JAKARTA, KOMPAS.com - Undang-Undang Mahkamah Konstitusi hasil revisi ketiga baru disahkan DPR pada September 2020. UU Nomor 7 Tahun 2020 itu kini digugat ke MK.
Penggugatnya yakni dosen Fakultas Hukum Universitas Islam Indonesia bernama Allan Fatchan Gani. Ia mengajukan gugatan uji formil sekaligus materil terkait undang-undang itu.
Dari segi formil, pemohon menilai bahwa proses revisi UU MK bertentangan dengan tata cara pembentukan undang-undang yang diatur Pasal 22A UUD 1945.
Baca juga: Polemik Penghapusan Ayat dalam Pasal 59 UU MK, Ini Penjelasan Anggota Komisi III DPR
Sebab, UU MK direvisi tanpa partisipasi publik serta proses pembahasannya tertutup dengan waktu yang sangat terbatas.
"Naskah akademik perubahan UU MK dibentuk tanpa alasan akademik yang fundamental. Hal tersebut tergambar dari adanya kesalahan metodologi penelitian, tidak ditopang data yang akurat serta beberapa kajian naskah akademik yang disyaratkan oleh UUP3 (Undang-undang tentang Pembentukan Peraturan Perundang-undangan) tidak disertakan," tulis pemohon dalam berkas permohonannya yang diunggah di laman resmi MK RI.
Dari segi materil, ada sejumlah ketentuan yang dipersoalkan pemohon. Pertama, ketentuan mengenai syarat usia minimal hakim konstitusi yang dimuat dalam Pasal 15 Ayat (2) huruf d UU 7/2020.
Dalam UU MK hasil revisi, syarat usia minimal hakim dinaikkan menjadi 55 tahun. Padahal, menurut Putusan MK Nomor 7/PUU-XI/2013, syarat usia minimal hakim konstitusi yakni 47 tahun.
Menurut pemohon, pada usia 55 tahun seseorang mengalami penurunan kapasitas kerja dan fisik yang lebih besar daripada usia 47 tahun, sehingga dapat menyebabkan problem kelembagaan seperti lambatnya penyelesaian perkara di MK.
Ketentuan tersebut juga dinilai menutup kesempatan bagi warga negara yang belum berusia 55 tahun untuk menjadi hakim MK.
"Padahal dimungkinkan warga negara tersebut telah memenuhi syarat-syarat sebagai hakim konstitusi yakni memiliki integritas dan kepribadian yang tidak tercela, adil, negarawan yang menguasai konstitusi dan ketatanegaraan," kata pemohon.

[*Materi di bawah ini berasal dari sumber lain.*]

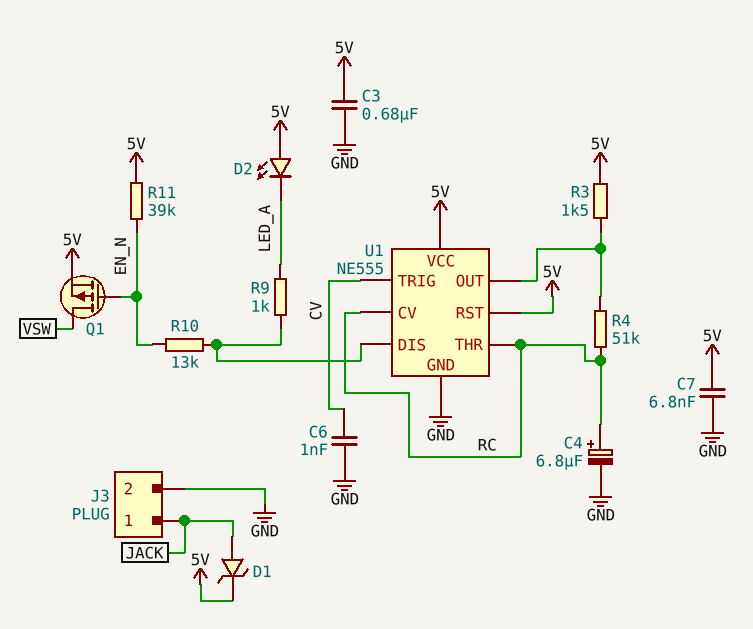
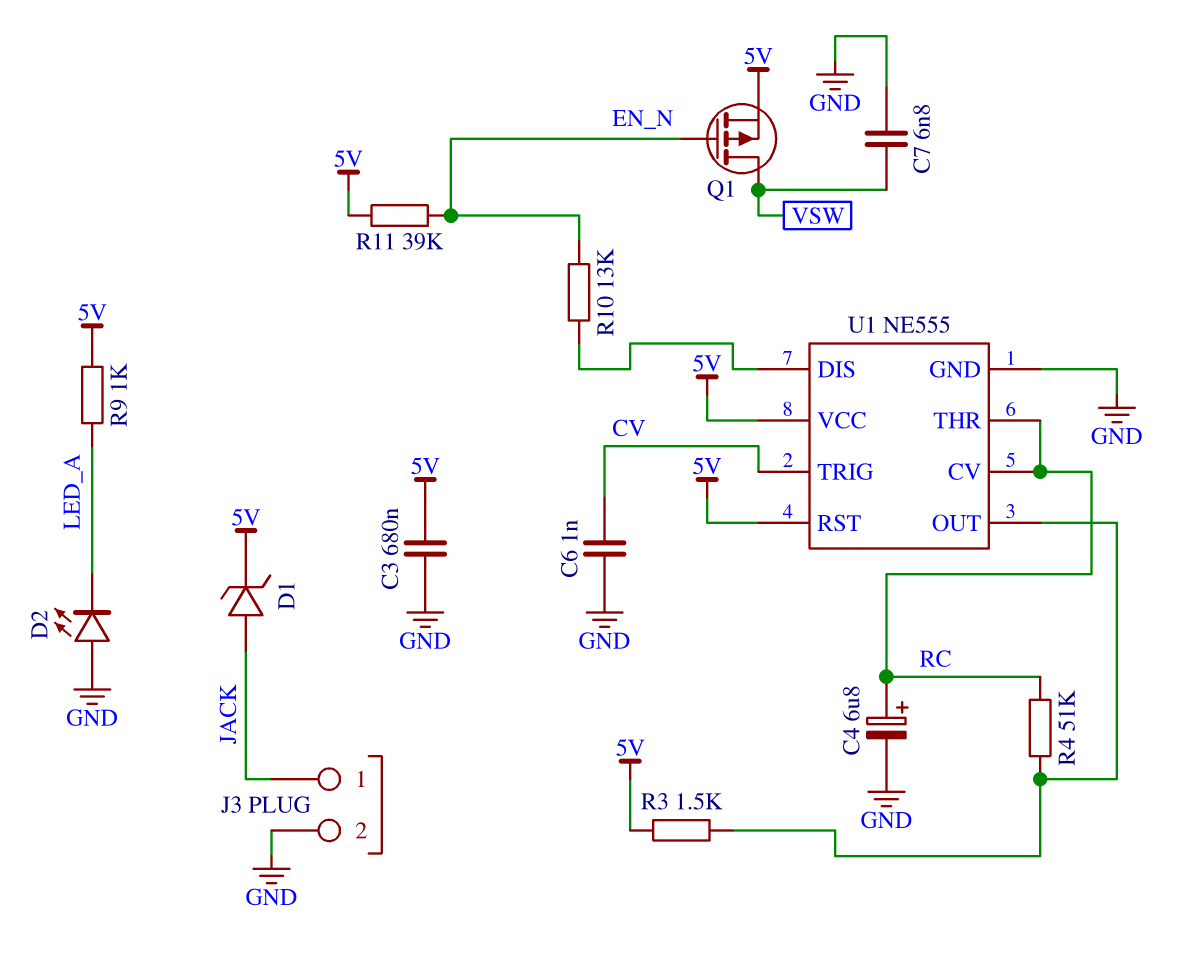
C7: 6.8nF (5V, GND) -> 6.8nF (GND, VSW)
D2: LED (A 5V, K LED_A) -> LED (A GND, K LED_A)
R9: 1k (LED_A, U1/DIS) -> 1k (5V, LED_A)

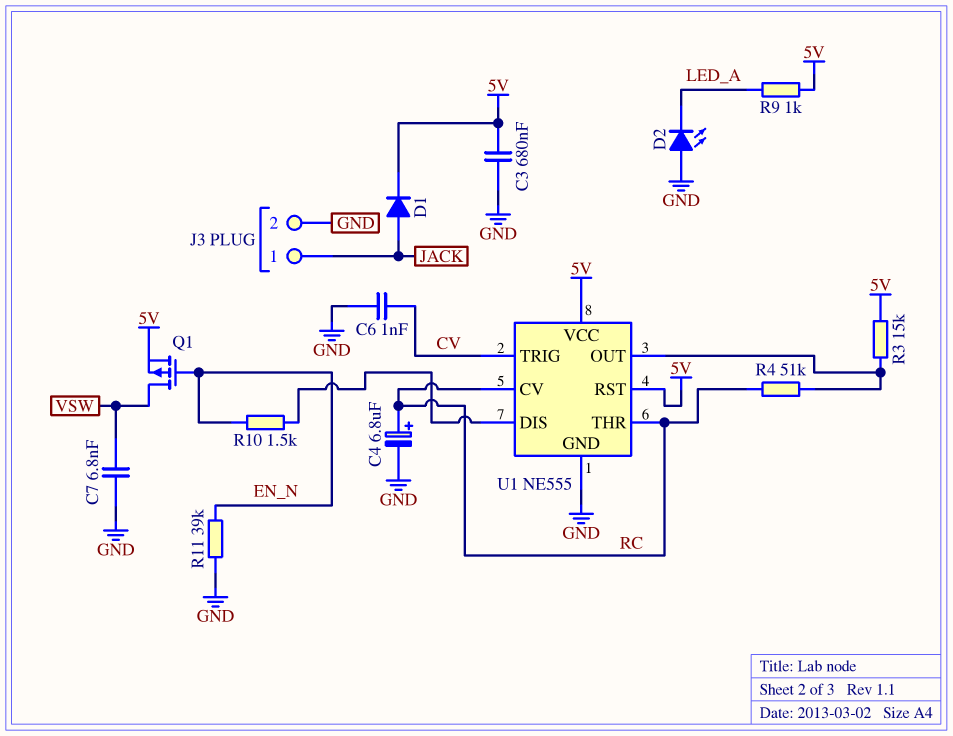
D1: zener (A JACK, K 5V) -> diode (A JACK, K 5V)
R3: 1.5k (5V, U1/OUT) -> 15k (5V, U1/OUT)
R10: 13k (EN_N, U1/DIS) -> 1.5k (EN_N, U1/DIS)
R11: 39k (5V, EN_N) -> 39k (EN_N, GND)

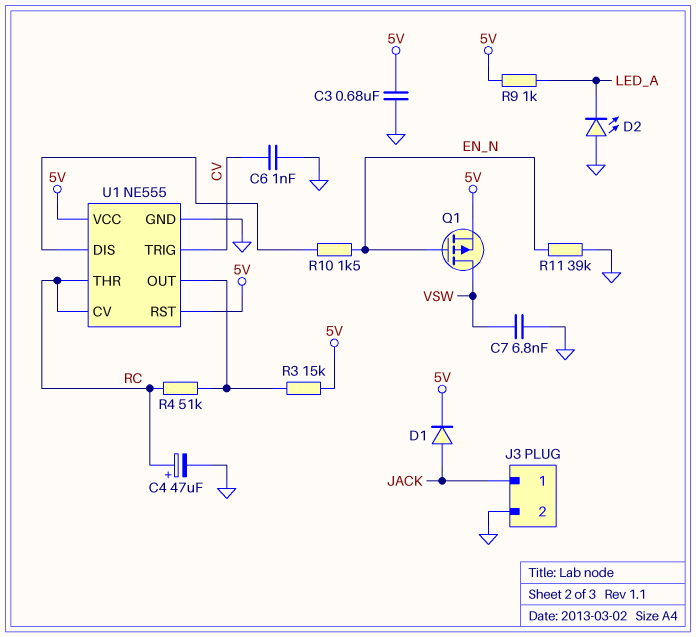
C4: 6.8uF (plus RC, minus GND) -> 47uF (plus RC, minus GND)

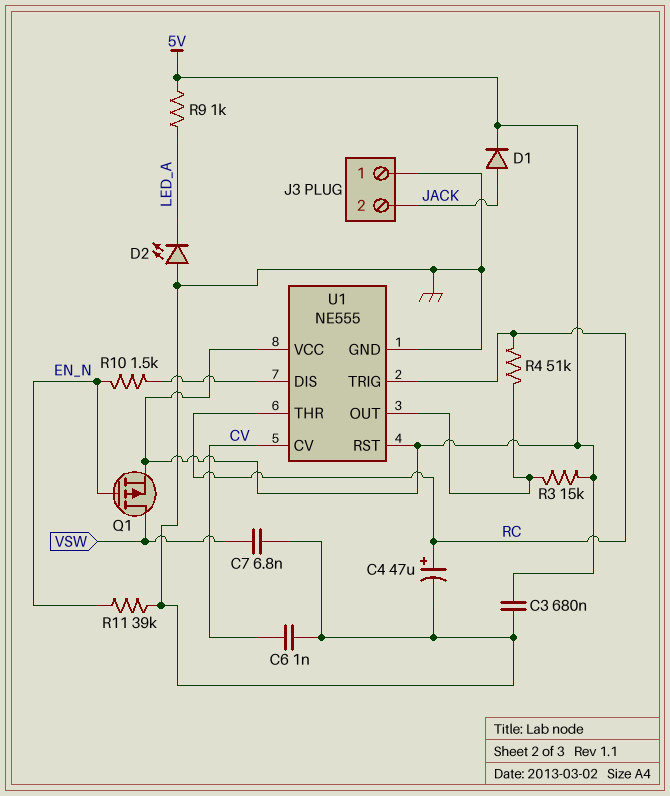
J3 pin 1: JACK -> GND
J3 pin 2: GND -> JACK
U1 pin CV: RC -> CV
U1 pin TRIG: CV -> RC

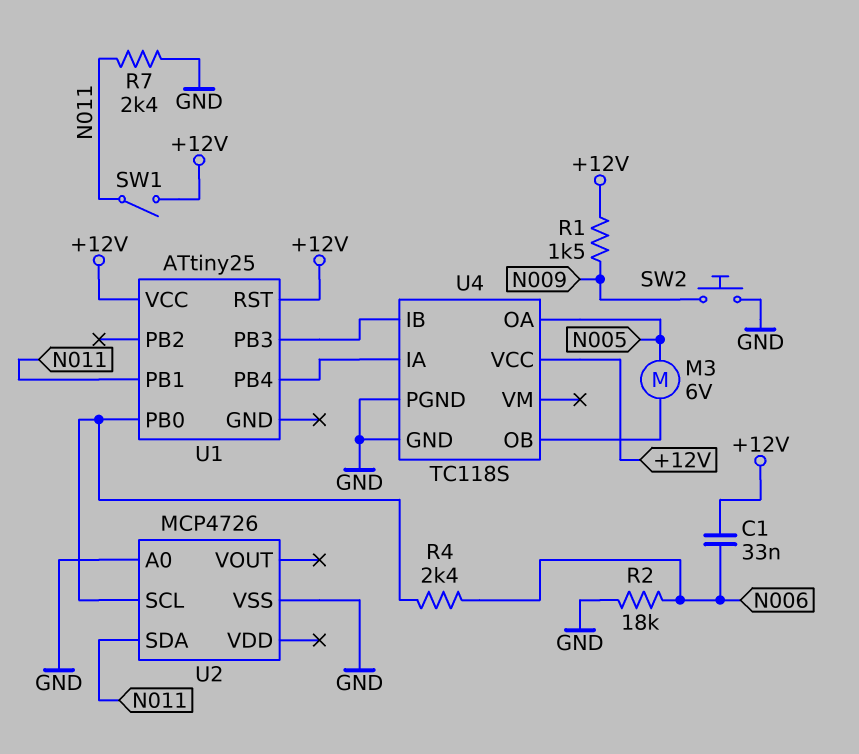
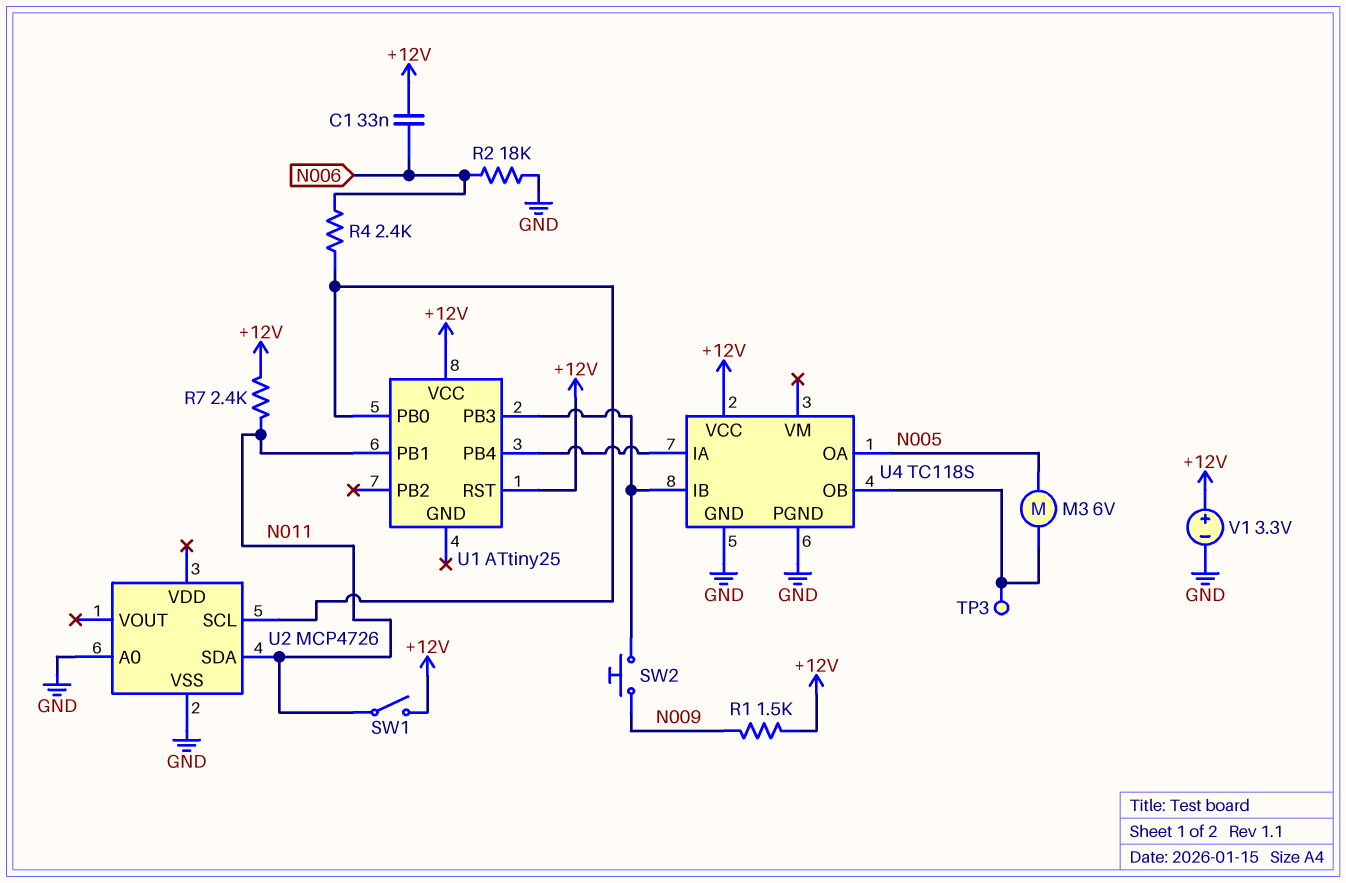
R7: 2.4k (GND, N011) -> 2.4k (+12V, N011)
SW2: button (GND, N009) -> button (N009, U1/PB3)
TP3: none -> test point (U4/OB)
V1: none -> 3.3V (plus +12V, minus GND)

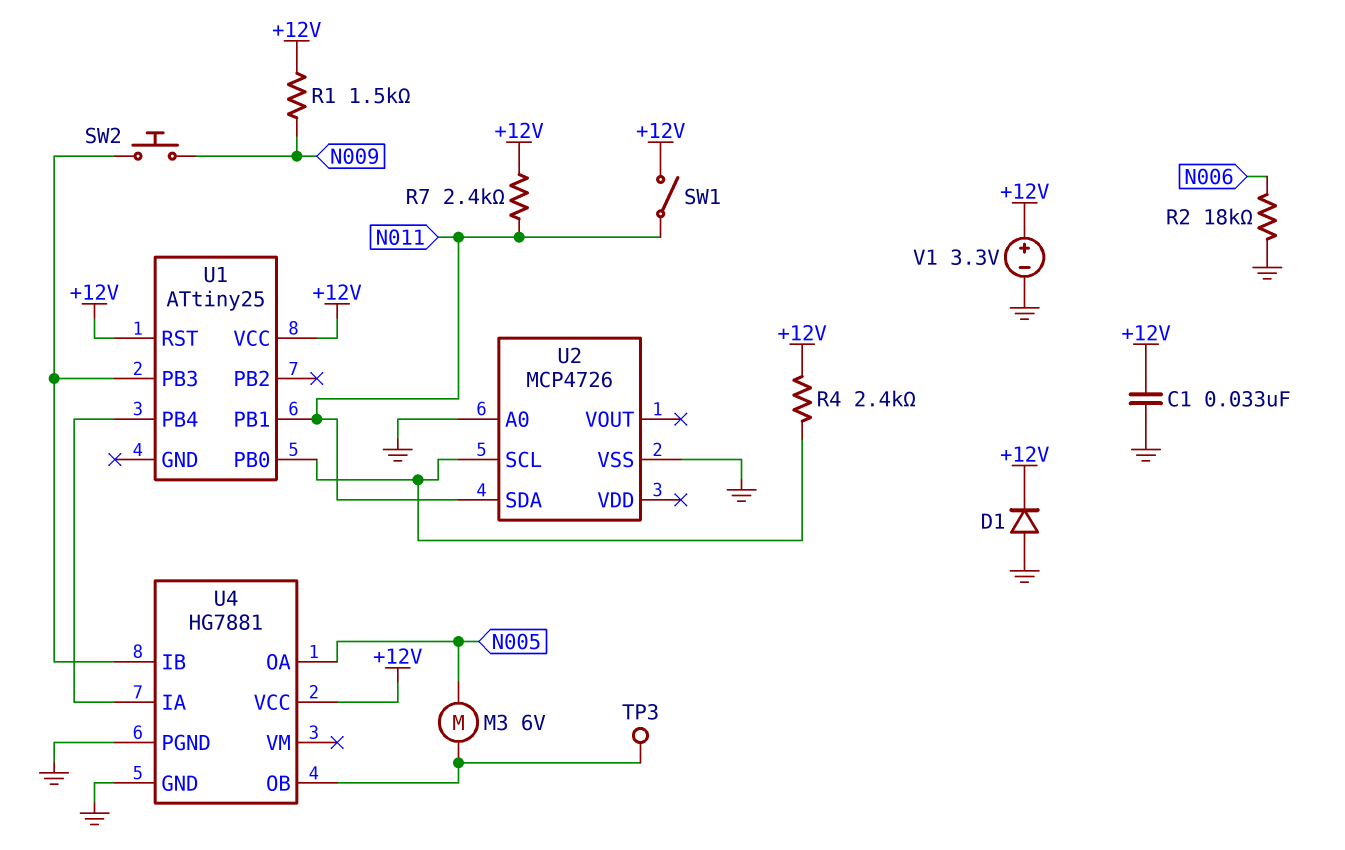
C1: 33nF (+12V, N006) -> 33nF (+12V, GND)
D1: none -> diode (A GND, K +12V)
R4: 2.4k (N006, U1/PB0) -> 2.4k (+12V, U1/PB0)
U4: TC118S -> HG7881

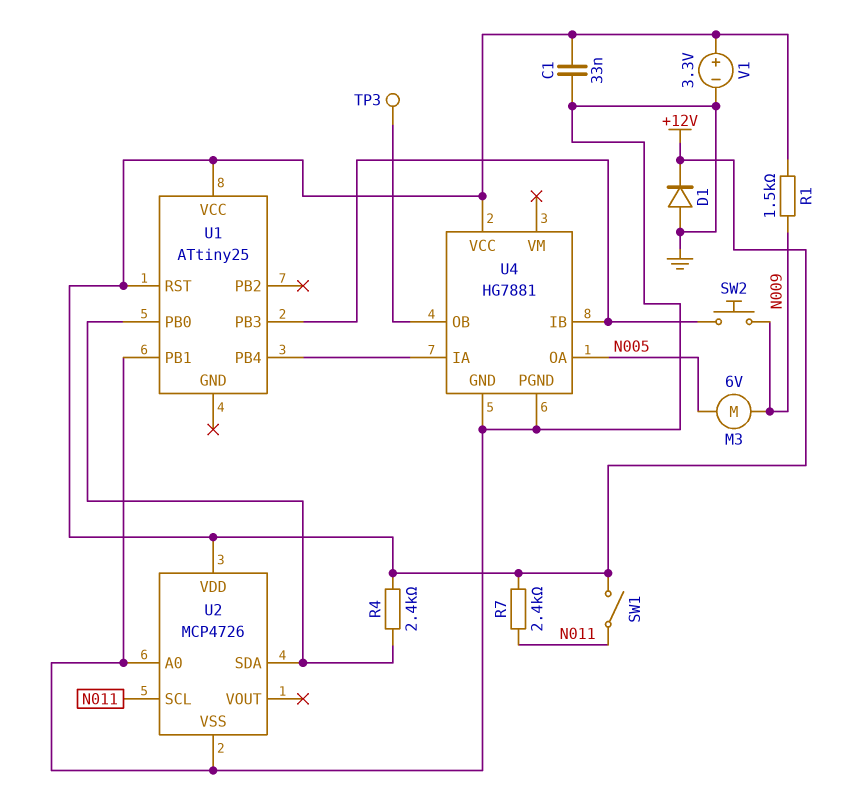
M3: motor 6V (N005, U4/OB) -> motor 6V (N005, N009)
R2: 18k (GND, N006) -> none
U1 pin PB1: N011 -> GND
U2 pin SCL: U1/PB0 -> N011
U2 pin SDA: N011 -> U1/PB0
U2 pin VDD: none -> +12V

Baca juga: Revisi UU MK Hapus Ketentuan Tindak Lanjut Putusan, Begini Kata Pakar Hukum
Pemohon juga menyoal penghapusan masa jabatan hakim konstitusi.
Semula, masa jabatan hakim MK berlaku selama 5 tahun dan dapat dipilih kembali hanya untuk 1 kali masa jabatan. Dalam UU MK hasil revisi ketentuan tersebut dihapus.
Hakim konstitusi dapat menjabat maksimal hingga usia 70 tahun. Dengan demikian, masa jabatan hakim MK paling lama adalah 15 tahun.
Menurut pemohon, dihapusnya ketentuan mengenai masa jabatan hakim MK telah menghilangkan fungsi pengawasan dan evaluasi terhadap hakim, lantaran prosedur uji kelayakan dan kepatutan (fit and proper test) pada masa jeda jabatan menjadi hilang.
Pemohon juga menilai, masa jabatan selama 15 tahun terlalu lama sehingga berpotensi menyebabkan penyalahgunaan jabatan.